**Job:** Would you copy out, exactly as written, each line from the one containing "To host a Ghost" to the end of the records below?

(Collected data)

== Segment start ==

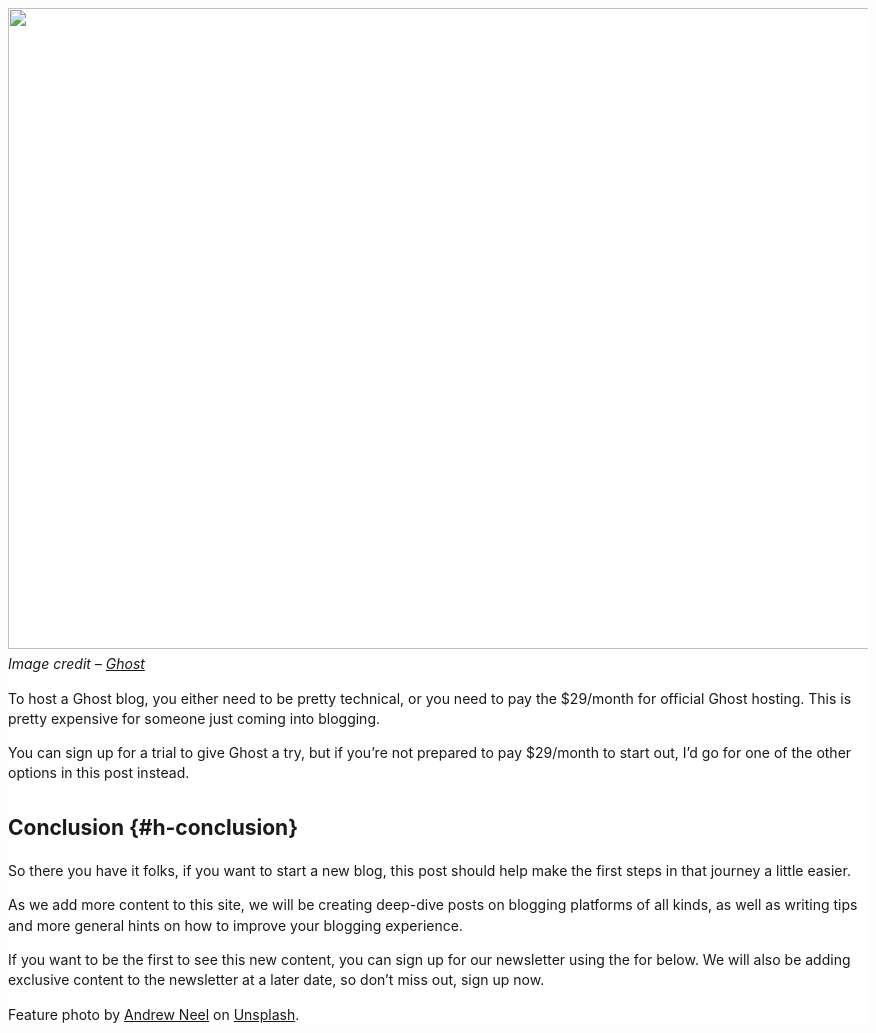<img loading="lazy" width="963" height="641" src="/assets/images/wp-images/2020/05/Ghost-Blog-Editor.png" alt="" class="wp-image-2076" srcset="/assets/images/wp-images/2020/05/Ghost-Blog-Editor.png 963w, /assets/images/wp-images/2020/05/Ghost-Blog-Editor-300x200.png 300w, /assets/images/wp-images/2020/05/Ghost-Blog-Editor-768x511.png 768w" sizes="(max-width: 963px) 100vw, 963px" /> *Image credit &#8211; [Ghost](https://ghost.org)*

To host a Ghost blog, you either need to be pretty technical, or you need to pay the $29/month for official Ghost hosting. This is pretty expensive for someone just coming into blogging.

You can sign up for a trial to give Ghost a try, but if you&#8217;re not prepared to pay $29/month to start out, I&#8217;d go for one of the other options in this post instead.

## Conclusion {#h-conclusion}

So there you have it folks, if you want to start a new blog, this post should help make the first steps in that journey a little easier.

As we add more content to this site, we will be creating deep-dive posts on blogging platforms of all kinds, as well as writing tips and more general hints on how to improve your blogging experience.

If you want to be the first to see this new content, you can sign up for our newsletter using the for below. We will also be adding exclusive content to the newsletter at a later date, so don&#8217;t miss out, sign up now.

<p class="feature-credit">
  Feature photo by <a href="https://unsplash.com/@andrewtneel?utm_source=unsplash&utm_medium=referral&utm_content=creditCopyText">Andrew Neel</a> on <a href="https://unsplash.com/s/photos/blogging?utm_source=unsplash&utm_medium=referral&utm_content=creditCopyText">Unsplash</a>.
</p>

== Segment end ==

**Written solution:**
To host a Ghost blog, you either need to be pretty technical, or you need to pay the $29/month for official Ghost hosting. This is pretty expensive for someone just coming into blogging.

You can sign up for a trial to give Ghost a try, but if you&#8217;re not prepared to pay $29/month to start out, I&#8217;d go for one of the other options in this post instead.

## Conclusion {#h-conclusion}

So there you have it folks, if you want to start a new blog, this post should help make the first steps in that journey a little easier.

As we add more content to this site, we will be creating deep-dive posts on blogging platforms of all kinds, as well as writing tips and more general hints on how to improve your blogging experience.

If you want to be the first to see this new content, you can sign up for our newsletter using the for below. We will also be adding exclusive content to the newsletter at a later date, so don&#8217;t miss out, sign up now.

<p class="feature-credit">
  Feature photo by <a href="https://unsplash.com/@andrewtneel?utm_source=unsplash&utm_medium=referral&utm_content=creditCopyText">Andrew Neel</a> on <a href="https://unsplash.com/s/photos/blogging?utm_source=unsplash&utm_medium=referral&utm_content=creditCopyText">Unsplash</a>.
</p>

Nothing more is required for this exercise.